WASHINGTON – The medical understanding of shock and trauma resuscitation has evolved over many decades. But cutting-edge research is revolutionizing the understanding of the mechanisms of trauma and will eventually have a profound impact on treatment models, according to Dr. Ronald V. Maier.
Dr. Maier, an ACS Fellow and the Jane and Donald D. Trunkey Professor and vice-chair of the department of surgery at the University of Washington, Seattle, delivered the Scudder Oration on Trauma during the American College of Surgeons Clinical Congress. He discussed the development of treatment models for trauma resuscitation in the 20th century, beginning with Cannon’s toxins theory of shock (Cannon WB. Traumatic Shock. New York: D. Appleton & Co; 1923), and continuing into the 1930s with Blalock’s pioneering work in developing the homeostasis theory of trauma treatment (Arch. Surg.1934;29:837-57) .
Many advancements in the theory of trauma came out of experiences on the battlefields of World War I, World War II, the Korean War, and the Vietnam War, he said.
The progression of ideas about treatment also evolved, beginning with a minimalist approach developed during World War I to the more interventionist models involving blood transfusion developed during the Korean War era, leading to a focus on crystalloid resuscitation and oxygen deficit that became prominent during the Vietnam War.
Dr. Maier traced the progression of interventionist strategies, each supplanted by new models based on improved understanding of the mechanism of trauma and a growing realization that many of the earlier approaches amounted to overtreatment with limited improvement in survival rates.
The recent paradigm is summed up as hypotensive resuscitation, meaning damage control and supporting blood pressure without reaching normotension, taking account of the natural coagulation process that occurs in the body in response to trauma.
"The goal is to recognize that if we try to chase interventions until they’ve completely corrected the system they impact, we will end up overtreating and having all the harmful effects of the treatment," Dr. Maier said.
Dr. Maier discussed the emerging "genomic storm" model of the mechanisms of trauma that zeros in on patterns of genetic expression. "In the overall genomic response of injured patients, there is a major change in the genomic activity. After a major injury, [the expression of] 80% of the genes change significantly." Damage to the immune system is evident, especially as reflected in down regulation of T-cell pathways and responses.
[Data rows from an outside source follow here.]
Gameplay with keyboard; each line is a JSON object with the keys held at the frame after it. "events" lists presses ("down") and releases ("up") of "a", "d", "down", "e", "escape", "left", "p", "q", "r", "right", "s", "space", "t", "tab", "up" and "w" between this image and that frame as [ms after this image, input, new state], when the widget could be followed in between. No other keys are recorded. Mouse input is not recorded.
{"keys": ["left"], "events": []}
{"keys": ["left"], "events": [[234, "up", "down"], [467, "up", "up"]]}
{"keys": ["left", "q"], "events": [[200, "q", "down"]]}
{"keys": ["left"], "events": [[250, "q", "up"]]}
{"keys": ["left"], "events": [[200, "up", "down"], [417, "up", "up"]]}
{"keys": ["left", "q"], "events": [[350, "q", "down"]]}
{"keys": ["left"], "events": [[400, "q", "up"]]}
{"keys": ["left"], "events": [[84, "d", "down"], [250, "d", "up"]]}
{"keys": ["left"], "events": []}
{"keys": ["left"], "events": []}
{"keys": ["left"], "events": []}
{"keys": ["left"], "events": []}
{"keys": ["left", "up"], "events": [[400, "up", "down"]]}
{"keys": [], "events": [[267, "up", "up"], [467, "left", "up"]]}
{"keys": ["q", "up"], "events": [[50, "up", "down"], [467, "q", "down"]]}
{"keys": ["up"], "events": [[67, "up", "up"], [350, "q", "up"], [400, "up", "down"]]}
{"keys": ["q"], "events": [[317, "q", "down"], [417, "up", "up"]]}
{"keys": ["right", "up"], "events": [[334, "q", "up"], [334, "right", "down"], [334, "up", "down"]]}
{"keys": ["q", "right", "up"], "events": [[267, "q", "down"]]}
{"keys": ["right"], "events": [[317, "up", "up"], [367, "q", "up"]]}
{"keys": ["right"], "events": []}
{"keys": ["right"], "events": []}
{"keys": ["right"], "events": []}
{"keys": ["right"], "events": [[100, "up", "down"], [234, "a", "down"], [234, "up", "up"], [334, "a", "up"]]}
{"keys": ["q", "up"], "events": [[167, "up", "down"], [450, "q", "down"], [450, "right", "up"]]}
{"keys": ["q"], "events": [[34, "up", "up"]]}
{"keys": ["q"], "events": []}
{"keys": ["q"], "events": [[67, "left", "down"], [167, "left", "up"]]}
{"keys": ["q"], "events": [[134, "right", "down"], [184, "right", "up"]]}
Dr. Maier’s research efforts have yielded new insight into the nature of that genomic shift. "What we were able to show is that in the patients who develop major complications vs. those who do not develop complications after severe injury, there is a limited number of genes that have a marked difference in reactivity." Sixty-four genes have been identified as having a bearing on the risk of complications.
The path to recovery involves a return of those patterns to a pre-trauma state. And the pursuit of a treatment model from this new understanding of the trauma mechanism means finding a way of predicting which patients will achieve that pre-trauma pattern and which will need intervention to prevent complicated outcomes.
The next step in this line of research will involve close scrutiny of individual responses to interventions, with a focus on timing and amounts. The details of the human body’s natural response to trauma are largely unknown, so this research will be expensive and time consuming, but according to Dr. Maier, necessary if progress is to be made in treatment models.
Dr. Maier described the emerging paradigm of trauma resuscitation in terms of chaos theory. Chaos theory in the context of trauma means that for the highly complex biological system that is the human body, small early perturbations can create significant changes in outcome. An example would be a small blood transfusion early in the treatment process of a trauma patient could have a profoundly positive impact on outcomes.
Dr. Maier argued that future treatment models will involve giving patients the correct treatment at the correct time and in the correct amounts based on the particular characteristics of the patient and the injury as determined by an understanding of their genetic response pattern and timing. "We have just been funded to develop a bedside test where, with a half cc of blood, we can test the 64 genes, and hopefully, by trending the responses ... we can predict patients who are going to have numerous, severe complications vs. those patients who will not," he said.
Despite the advances that have been made, Dr. Maier acknowledged the remaining challenges in transforming trauma resuscitation. "The holy grail is to be able to identify what patient needs what therapy. That is what we are still aspiring to find, and we have not achieved it yet."